# PASSAGE FOURNI
====================
Au moment où la Providence divine, daignant se servir du bras de la France pour aider à cette œuvre de réparation et de justice, va rétablir sur son tróne pontifical l'auguste et magnanime Pie IX, il convient, ce nous semble, de jeter un regard en arrière sur les trois années de ce Pontificat déjà si grandement rempli.

Il ne manque pas en effet d'hommes bien ou mal intentionnés, qui se permettent, avec l'accent de l'affliction ou avec une hautaine et dédaigneuse critique, de prononcer un blâme plus ou moins réservé sur les actes politiques du Souverain-Pontife.

Et ce ne sont pas seulement ces intelligences chagrines et étroites, ces demeurants d'un autre âge,'qui n'ont jamais su, quand ils en avaient la puissance, que précipiter à l'abime les rois dont ils étaient les conseillers, et qui n'ont pas eu toujours, comme en France, le tardif et respectable courage de mourir pour ceux qu'ils avaient entraînés à la ruine.
====================
# EXTRAITS DE DONNÉES
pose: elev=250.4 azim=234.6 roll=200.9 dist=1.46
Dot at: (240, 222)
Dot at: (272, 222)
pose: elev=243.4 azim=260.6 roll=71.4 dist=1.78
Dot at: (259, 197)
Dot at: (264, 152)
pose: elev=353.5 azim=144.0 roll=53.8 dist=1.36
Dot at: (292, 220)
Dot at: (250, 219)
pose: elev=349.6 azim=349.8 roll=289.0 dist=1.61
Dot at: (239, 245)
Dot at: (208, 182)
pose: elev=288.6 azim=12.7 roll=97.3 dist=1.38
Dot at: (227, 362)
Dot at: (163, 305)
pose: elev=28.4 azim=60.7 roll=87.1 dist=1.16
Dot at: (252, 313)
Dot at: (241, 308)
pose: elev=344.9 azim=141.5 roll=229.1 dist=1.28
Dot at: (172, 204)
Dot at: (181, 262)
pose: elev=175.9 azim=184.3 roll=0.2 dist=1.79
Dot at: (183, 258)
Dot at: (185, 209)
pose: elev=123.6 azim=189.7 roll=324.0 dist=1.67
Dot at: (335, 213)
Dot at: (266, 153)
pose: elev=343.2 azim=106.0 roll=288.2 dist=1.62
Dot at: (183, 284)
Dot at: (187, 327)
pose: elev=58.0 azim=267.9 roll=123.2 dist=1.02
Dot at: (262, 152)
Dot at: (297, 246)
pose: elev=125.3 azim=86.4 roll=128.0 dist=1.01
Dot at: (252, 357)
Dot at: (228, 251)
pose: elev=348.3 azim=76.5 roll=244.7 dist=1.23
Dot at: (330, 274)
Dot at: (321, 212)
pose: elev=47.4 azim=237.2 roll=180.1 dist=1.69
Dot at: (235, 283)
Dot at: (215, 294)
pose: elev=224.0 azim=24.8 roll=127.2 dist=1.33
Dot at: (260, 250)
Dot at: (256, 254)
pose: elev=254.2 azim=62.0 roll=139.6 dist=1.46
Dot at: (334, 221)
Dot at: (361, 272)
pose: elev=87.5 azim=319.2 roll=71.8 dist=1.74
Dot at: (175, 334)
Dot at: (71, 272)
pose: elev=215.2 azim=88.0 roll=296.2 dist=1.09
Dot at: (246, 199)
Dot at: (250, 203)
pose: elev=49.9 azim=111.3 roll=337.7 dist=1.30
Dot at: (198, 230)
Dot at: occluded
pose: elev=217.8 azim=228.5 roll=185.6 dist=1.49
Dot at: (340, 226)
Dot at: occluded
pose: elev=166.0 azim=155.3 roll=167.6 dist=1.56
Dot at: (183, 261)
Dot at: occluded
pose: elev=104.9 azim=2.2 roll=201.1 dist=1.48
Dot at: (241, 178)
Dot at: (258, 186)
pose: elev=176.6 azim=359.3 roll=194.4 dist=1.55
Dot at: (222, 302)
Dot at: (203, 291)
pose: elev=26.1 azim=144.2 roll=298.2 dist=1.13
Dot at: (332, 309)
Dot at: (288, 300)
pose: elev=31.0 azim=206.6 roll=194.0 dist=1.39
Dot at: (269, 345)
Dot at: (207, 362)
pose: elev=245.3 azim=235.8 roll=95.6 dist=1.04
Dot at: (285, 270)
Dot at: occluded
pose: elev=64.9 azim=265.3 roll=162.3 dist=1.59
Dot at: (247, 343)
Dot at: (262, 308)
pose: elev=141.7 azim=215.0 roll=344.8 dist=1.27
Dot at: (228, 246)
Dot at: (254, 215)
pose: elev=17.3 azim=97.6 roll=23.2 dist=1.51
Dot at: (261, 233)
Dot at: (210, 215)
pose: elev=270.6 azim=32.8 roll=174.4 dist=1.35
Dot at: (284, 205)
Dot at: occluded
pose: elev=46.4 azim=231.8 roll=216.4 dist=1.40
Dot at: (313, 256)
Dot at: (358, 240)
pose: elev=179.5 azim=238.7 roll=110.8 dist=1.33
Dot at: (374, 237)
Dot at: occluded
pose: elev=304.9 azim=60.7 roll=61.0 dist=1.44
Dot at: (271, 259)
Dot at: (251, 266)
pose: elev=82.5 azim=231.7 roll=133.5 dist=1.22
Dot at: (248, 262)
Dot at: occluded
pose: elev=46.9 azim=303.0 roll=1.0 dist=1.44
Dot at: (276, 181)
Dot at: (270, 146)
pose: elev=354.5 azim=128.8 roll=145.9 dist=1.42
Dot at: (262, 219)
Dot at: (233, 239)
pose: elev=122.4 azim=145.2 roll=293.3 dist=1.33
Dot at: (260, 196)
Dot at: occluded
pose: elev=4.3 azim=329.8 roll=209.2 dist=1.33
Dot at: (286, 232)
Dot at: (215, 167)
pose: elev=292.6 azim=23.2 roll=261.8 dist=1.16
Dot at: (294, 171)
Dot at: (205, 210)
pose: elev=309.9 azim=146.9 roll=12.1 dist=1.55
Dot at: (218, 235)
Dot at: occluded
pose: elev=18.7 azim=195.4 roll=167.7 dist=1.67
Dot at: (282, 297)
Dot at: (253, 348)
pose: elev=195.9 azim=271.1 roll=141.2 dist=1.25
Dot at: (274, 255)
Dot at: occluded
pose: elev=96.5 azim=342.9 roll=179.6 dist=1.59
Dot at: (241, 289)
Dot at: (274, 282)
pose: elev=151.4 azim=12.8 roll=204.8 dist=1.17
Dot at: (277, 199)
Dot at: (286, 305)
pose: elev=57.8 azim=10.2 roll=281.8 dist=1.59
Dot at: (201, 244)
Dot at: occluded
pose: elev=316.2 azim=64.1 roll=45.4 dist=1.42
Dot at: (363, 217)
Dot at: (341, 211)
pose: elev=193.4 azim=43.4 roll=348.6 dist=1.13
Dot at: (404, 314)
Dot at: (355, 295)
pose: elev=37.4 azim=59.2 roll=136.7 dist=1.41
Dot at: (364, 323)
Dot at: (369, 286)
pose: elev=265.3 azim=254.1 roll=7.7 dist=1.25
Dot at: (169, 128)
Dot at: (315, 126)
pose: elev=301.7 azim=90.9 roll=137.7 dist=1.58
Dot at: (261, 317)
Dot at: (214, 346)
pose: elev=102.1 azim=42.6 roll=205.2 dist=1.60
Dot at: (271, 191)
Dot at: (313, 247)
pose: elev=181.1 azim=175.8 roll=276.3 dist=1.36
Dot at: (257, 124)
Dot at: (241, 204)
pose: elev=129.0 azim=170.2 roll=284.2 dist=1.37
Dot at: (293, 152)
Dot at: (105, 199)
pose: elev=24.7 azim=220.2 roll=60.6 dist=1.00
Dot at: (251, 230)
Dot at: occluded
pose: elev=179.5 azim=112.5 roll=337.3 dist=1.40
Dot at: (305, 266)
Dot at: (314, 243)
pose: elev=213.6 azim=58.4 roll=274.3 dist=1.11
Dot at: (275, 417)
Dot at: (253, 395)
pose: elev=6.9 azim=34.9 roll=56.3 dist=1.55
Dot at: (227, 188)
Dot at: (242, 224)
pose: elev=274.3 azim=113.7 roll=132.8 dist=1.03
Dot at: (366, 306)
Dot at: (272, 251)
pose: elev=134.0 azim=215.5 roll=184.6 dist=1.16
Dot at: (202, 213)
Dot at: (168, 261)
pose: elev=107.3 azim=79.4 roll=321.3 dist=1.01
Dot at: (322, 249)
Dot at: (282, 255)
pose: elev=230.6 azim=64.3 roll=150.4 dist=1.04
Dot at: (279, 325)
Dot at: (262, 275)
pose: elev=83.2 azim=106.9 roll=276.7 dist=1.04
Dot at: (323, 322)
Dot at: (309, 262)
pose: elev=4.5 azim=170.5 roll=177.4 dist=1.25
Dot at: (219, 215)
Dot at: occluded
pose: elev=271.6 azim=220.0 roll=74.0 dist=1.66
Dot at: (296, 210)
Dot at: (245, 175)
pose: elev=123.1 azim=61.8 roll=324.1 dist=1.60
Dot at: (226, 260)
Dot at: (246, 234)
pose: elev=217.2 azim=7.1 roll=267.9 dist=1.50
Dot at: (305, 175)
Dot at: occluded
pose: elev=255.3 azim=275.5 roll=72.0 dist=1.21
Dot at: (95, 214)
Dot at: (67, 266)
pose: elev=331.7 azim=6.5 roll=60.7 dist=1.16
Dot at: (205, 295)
====================
# LA CONSIGNE
Dans le passage sur le pontificat de Pie IX, reproduisez sans rien y changer le texte qui va de « Il ne manque » à « à la ruine. ».

# SOLUTION PROPOSÉE
Il ne manque pas en effet d'hommes bien ou mal intentionnés, qui se permettent, avec l'accent de l'affliction ou avec une hautaine et dédaigneuse critique, de prononcer un blâme plus ou moins réservé sur les actes politiques du Souverain-Pontife.

Et ce ne sont pas seulement ces intelligences chagrines et étroites, ces demeurants d'un autre âge,'qui n'ont jamais su, quand ils en avaient la puissance, que précipiter à l'abime les rois dont ils étaient les conseillers, et qui n'ont pas eu toujours, comme en France, le tardif et respectable courage de mourir pour ceux qu'ils avaient entraînés à la ruine.